I would really like to see a more complete transcript of the case, since the small part included in the news articles does not seem to fit the definition and military courts tend not to stray from the word of the law.
Good points.
 

Gaard

Diamond Member
Feb 17, 2002
8,911
0
0
"I don't agree" = disloyal statements, criticism, and somehow fits the following quoted passage..."Examples include praising the enemy, attacking the war aims of the United States, or denouncing our form of government with the intent to promote disloyalty or disaffection among members of the armed services. A declaration of personal belief can amount to a disloyal statement if it disavows allegiance owed to the United States by the declarant.

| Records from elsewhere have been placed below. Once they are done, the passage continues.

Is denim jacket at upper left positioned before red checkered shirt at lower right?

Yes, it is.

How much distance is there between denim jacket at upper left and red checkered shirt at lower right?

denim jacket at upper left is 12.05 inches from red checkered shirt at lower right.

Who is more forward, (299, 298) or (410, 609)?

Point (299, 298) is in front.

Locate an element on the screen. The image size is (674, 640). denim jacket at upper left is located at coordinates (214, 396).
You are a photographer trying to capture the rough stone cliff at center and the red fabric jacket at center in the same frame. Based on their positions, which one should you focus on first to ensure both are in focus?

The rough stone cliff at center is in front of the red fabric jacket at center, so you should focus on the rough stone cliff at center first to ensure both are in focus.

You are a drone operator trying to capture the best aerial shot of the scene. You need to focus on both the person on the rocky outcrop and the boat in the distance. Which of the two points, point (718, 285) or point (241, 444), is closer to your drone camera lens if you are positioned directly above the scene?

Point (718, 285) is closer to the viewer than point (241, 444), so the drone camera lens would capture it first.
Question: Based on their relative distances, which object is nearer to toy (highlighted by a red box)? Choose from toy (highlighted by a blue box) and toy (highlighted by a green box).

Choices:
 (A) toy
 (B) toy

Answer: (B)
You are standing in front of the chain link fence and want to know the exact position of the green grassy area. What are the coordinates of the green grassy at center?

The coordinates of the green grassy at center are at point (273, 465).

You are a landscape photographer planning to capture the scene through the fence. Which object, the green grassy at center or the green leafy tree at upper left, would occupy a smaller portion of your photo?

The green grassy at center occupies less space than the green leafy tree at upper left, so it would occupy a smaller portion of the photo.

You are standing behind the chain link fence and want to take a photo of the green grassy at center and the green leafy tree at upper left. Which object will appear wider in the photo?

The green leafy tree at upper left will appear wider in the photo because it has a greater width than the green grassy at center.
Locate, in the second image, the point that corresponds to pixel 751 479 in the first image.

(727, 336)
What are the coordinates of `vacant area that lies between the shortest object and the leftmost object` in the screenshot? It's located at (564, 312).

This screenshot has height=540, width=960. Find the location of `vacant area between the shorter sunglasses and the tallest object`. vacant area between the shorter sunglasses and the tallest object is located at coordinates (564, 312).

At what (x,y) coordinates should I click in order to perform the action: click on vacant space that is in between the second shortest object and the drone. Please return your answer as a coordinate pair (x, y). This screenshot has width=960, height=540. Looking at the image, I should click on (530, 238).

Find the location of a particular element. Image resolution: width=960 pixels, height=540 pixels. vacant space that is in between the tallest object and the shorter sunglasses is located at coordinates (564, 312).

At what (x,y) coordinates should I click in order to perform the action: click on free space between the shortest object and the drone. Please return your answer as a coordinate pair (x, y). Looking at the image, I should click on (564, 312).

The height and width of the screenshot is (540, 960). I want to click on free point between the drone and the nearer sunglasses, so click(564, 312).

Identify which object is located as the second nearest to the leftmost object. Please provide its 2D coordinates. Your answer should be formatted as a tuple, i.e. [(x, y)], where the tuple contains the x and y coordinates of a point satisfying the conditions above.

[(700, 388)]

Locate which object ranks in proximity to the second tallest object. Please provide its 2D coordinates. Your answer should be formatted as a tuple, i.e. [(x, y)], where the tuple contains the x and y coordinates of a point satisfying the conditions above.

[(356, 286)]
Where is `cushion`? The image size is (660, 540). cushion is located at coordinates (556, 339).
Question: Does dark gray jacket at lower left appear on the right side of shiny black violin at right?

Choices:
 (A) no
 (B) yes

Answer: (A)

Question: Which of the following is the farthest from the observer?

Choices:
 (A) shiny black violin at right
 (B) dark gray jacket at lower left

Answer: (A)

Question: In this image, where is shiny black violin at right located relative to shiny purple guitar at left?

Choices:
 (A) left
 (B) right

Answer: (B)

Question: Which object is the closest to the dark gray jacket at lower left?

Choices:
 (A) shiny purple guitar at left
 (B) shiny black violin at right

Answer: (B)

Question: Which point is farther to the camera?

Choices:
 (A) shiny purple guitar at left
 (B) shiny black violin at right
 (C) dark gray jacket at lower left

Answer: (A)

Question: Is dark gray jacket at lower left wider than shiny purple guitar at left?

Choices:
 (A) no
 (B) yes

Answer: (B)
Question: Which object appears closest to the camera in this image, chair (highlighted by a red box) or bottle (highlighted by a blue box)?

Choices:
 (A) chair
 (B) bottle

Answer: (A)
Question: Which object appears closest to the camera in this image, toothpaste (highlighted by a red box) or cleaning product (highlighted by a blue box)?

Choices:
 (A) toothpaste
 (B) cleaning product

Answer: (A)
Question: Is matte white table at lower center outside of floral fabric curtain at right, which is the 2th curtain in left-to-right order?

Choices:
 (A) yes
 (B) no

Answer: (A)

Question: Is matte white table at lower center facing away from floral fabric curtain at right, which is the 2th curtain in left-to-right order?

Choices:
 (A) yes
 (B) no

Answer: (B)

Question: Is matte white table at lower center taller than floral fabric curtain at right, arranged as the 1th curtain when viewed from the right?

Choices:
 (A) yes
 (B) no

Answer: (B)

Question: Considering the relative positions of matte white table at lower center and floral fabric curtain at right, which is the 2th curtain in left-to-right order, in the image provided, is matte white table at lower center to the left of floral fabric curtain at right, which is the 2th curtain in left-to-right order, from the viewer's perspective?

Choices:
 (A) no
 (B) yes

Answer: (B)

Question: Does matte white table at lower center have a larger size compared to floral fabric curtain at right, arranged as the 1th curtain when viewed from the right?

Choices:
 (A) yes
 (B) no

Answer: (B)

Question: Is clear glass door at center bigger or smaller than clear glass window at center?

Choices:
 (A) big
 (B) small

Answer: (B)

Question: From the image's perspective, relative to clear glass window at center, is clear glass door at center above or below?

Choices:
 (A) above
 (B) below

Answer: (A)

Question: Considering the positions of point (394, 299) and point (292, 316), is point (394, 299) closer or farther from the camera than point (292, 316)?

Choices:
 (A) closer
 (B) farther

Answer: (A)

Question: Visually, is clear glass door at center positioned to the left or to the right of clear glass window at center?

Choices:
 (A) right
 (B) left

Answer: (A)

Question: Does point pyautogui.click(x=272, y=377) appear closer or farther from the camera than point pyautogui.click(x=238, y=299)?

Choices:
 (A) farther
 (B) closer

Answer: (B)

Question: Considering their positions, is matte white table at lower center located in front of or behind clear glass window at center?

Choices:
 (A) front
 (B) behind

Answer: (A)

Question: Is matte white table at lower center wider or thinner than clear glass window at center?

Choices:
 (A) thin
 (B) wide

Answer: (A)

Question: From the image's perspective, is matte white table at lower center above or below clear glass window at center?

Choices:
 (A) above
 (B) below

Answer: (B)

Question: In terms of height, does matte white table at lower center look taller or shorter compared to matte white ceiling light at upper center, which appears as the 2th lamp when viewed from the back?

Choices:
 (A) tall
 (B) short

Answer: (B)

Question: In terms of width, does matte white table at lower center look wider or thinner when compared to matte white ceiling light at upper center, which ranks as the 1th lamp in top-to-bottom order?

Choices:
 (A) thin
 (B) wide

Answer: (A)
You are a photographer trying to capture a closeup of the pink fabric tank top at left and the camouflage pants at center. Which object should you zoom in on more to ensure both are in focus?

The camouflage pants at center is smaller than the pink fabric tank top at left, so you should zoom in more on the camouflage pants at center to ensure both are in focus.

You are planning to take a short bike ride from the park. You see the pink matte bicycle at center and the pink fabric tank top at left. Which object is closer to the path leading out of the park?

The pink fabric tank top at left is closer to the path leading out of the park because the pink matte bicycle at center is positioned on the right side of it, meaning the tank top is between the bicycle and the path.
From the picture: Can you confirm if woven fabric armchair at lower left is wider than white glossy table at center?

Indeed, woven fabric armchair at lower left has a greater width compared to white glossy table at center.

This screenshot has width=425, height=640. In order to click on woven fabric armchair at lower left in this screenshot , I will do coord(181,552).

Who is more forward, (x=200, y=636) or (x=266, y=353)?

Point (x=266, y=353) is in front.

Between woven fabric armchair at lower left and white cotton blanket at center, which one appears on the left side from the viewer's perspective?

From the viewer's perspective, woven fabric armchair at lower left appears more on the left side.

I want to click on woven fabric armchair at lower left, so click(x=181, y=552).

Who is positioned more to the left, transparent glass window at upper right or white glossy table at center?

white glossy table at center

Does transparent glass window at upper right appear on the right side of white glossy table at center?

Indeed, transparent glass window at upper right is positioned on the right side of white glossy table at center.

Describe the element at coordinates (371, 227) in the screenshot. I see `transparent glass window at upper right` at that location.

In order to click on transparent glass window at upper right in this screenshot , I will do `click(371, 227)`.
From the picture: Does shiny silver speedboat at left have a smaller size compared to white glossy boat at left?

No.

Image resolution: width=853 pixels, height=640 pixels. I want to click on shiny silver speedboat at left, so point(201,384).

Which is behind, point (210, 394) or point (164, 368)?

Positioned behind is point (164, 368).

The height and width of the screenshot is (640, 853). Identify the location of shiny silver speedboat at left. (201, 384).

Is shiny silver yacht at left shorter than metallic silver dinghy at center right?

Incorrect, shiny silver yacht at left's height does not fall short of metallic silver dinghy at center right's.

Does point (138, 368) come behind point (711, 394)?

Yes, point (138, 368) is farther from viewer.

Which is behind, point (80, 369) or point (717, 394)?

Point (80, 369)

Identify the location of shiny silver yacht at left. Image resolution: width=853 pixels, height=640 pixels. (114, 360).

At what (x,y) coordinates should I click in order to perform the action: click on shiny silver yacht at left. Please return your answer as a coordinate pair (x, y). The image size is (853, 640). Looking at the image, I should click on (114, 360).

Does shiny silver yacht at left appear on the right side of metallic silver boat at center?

The disloyalty involved for this offense must be to the United States as a political entity and not merely to a department or other agency that is a part of its administration."

???
 

flxnimprtmscl

Diamond Member
Jan 30, 2003
7,962
2
0
Originally posted by: Gaard
"I don't agree" = disloyal statements, criticism, and somehow fits the following quoted passage..."Examples include praising the enemy, attacking the war aims of the United States, or denouncing our form of government with the intent to promote disloyalty or disaffection among members of the armed services. A declaration of personal belief can amount to a disloyal statement if it disavows allegiance owed to the United States by the declarant. The disloyalty involved for this offense must be to the United States as a political entity and not merely to a department or other agency that is a part of its administration."

???
Well, given that definition what he did was not a disloyal statement. He certainly did state his belief but considering the fact that he said "I'll do my part" I don't see how his statement "disavows allegiance owed".
 

UltraQuiet

Banned
Sep 22, 2001
5,755
0
0
He was protesting by holding a sign that said, "Bring our Troops Home" at anti-war rallies while home on leave.

He was charged and punished appropriately.